▶ _Your task_:
Pick up the forum discussion below about rebuilding a damaged catalog and carry it forward from the point at which it stops.

Page extract START

Thus, a broken catalog may cause clearFindAndRebuild to fail.

There are 2 ways to rebuild the catalog:

  1. clearFindAndRebuild locates all objects via calls to
    objectItems, then clears the catalog completely and reindexes
    all found objects.

  2. a second approach assumes that the catalog's knowledge about
    the objects to be indexed is mostly okay.
    It keeps this information, then clears the catalog
    and reindexes the remembered objects ignoring no
    longer existing ones.

You tried the first approach -- and failed.
You may try the second approach and see what happens.
Of course, no guarantee that this works --
if your storage is sufficiently broken, only a backup will
save you.

2 Likes

This is helpful @dieter. Thanks.

FWIW - we've got an instance up from backup that's about a week old. I've been given one more day to see if I can repair. My confidence is low, but it's a great learning experience.

First, let me close this confusion. The AttributeError on clearFindAndRebuild is a POSKeyError that was likely caught and re-raised as an AttributeError. I'd rather not go down that hole, because I don't think it helps. But I'm just clearing up the confusion. I was just lazy and only copied the exception printed to the webpage.

Here's what I get out of a foreground process when trying "Clear and Rebuild" from the ZMI.

Starting server in PID 3043372.
Serving on http://0.0.0.0:8884
2022-09-01 11:08:32,846 WARNING [relstorage:557][waitress-1] POSKeyError on oid 473850: no tid found; Current transaction is 2
82226532437355741; Recent object tids: []
2022-09-01 11:08:32,847 ERROR   [ZODB.Connection:38][waitress-1] Couldn't load state for BTrees.OOBTree.OOBucket 0x073afa
Traceback (most recent call last):
  File "../cache/eggs/ZODB-5.6.0-py3.8.egg/ZODB/Connection.py", line 791, in setstate
    p, serial = self._storage.load(oid)
  File "src/perfmetrics/metric.py", line 66, in perfmetrics._metric._AbstractMetricImpl.__call__
  File "../cache/eggs/RelStorage-2.1.1-py3.8-linux-x86_64.egg/relstorage/storage.py", line 587, in load
    raise POSKeyError(oid)
ZODB.POSException.POSKeyError: 0x073afa
> ../cache/eggs/RelStorage-2.1.1-py3.8-linux-x86_64.egg/relstorage/storage.py(587)load()

Page extract END
Stored data START

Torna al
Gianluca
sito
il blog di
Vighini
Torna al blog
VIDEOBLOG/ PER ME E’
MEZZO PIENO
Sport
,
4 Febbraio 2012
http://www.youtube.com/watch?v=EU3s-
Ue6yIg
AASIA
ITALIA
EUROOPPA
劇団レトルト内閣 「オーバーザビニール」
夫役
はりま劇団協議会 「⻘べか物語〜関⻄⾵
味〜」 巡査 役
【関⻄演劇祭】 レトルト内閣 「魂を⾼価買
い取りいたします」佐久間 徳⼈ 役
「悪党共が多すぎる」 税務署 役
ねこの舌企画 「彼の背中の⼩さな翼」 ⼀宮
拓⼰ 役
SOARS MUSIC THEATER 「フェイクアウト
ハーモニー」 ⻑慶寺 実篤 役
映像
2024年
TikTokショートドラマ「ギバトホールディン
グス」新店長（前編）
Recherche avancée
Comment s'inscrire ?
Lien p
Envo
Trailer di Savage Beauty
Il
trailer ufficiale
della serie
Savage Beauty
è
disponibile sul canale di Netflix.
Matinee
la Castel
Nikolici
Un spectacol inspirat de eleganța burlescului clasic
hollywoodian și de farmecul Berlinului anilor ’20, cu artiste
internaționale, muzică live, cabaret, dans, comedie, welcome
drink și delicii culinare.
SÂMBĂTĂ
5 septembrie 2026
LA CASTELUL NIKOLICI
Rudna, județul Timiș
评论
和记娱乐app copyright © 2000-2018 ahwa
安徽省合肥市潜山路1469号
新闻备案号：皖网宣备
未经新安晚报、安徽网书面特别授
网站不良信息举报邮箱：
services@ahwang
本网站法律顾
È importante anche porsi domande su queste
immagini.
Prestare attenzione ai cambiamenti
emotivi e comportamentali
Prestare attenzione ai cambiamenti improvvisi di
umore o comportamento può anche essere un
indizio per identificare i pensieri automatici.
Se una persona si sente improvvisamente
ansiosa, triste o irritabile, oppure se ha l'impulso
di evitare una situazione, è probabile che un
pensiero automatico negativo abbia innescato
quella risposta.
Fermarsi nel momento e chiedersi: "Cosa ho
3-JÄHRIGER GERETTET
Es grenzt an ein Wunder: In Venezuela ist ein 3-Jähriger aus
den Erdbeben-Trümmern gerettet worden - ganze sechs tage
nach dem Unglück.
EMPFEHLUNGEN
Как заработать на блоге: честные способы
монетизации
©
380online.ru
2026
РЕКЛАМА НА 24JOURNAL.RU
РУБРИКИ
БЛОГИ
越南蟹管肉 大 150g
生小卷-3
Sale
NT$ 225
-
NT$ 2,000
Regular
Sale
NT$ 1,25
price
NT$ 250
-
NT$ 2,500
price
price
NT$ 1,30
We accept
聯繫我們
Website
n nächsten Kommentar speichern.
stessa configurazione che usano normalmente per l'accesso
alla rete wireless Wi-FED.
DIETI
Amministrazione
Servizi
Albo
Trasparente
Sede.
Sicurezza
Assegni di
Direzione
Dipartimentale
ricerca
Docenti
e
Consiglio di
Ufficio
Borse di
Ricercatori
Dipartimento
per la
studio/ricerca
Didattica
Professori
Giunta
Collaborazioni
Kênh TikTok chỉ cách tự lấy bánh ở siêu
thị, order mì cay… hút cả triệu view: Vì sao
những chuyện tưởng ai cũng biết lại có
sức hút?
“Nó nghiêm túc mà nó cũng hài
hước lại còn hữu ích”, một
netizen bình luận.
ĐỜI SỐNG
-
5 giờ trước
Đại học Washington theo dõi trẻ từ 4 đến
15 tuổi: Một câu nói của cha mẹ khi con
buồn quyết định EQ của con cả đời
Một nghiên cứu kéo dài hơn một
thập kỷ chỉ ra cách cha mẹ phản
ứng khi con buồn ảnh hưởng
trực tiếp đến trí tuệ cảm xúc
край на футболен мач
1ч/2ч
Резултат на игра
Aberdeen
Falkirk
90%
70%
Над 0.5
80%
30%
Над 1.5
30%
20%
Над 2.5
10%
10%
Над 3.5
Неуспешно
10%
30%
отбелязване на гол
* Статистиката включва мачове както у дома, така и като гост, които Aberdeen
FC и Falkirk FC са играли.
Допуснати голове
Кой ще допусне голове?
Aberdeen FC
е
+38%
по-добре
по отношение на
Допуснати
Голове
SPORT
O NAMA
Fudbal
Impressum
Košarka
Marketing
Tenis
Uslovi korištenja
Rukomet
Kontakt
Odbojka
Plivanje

Stored data END

▶ _Response_:
-> raise POSKeyError(oid)
(Pdb) c
2022-09-01 11:08:38,595 ERROR   [Zope.SiteErrorLog:17][waitress-1] 1662044918.5948790.6028358595821579 https://mysite/portal_catalog/manage_catalogRebuild
Traceback (innermost last):
  Module ZPublisher.WSGIPublisher, line 162, in transaction_pubevents
  Module ZPublisher.WSGIPublisher, line 371, in publish_module
  Module ZPublisher.WSGIPublisher, line 266, in publish
  Module ZPublisher.mapply, line 85, in mapply
  Module Products.PDBDebugMode.wsgi_runcall, line 60, in pdb_runcall
  Module Products.CMFPlone.CatalogTool, line 533, in manage_catalogRebuild
  Module Products.CMFPlone.CatalogTool, line 519, in clearFindAndRebuild
  Module OFS.FindSupport, line 173, in ZopeFindAndApply
  Module OFS.FindSupport, line 173, in ZopeFindAndApply
  Module OFS.FindSupport, line 118, in ZopeFindAndApply
  Module ZTUtils.Lazy, line 201, in __getitem__
  Module plone.folder.ordered, line 102, in <lambda>
  Module plone.folder.ordered, line 67, in _getOb
AttributeError: 0x073afa
> ../cache/eggs/plone.folder-3.1.0-py3.8.egg/plone/folder/ordered.py(67)_getOb()
-> raise AttributeError(e)

Follow me down this rabbit hole. We are on the same page, and that makes me feel pretty confident.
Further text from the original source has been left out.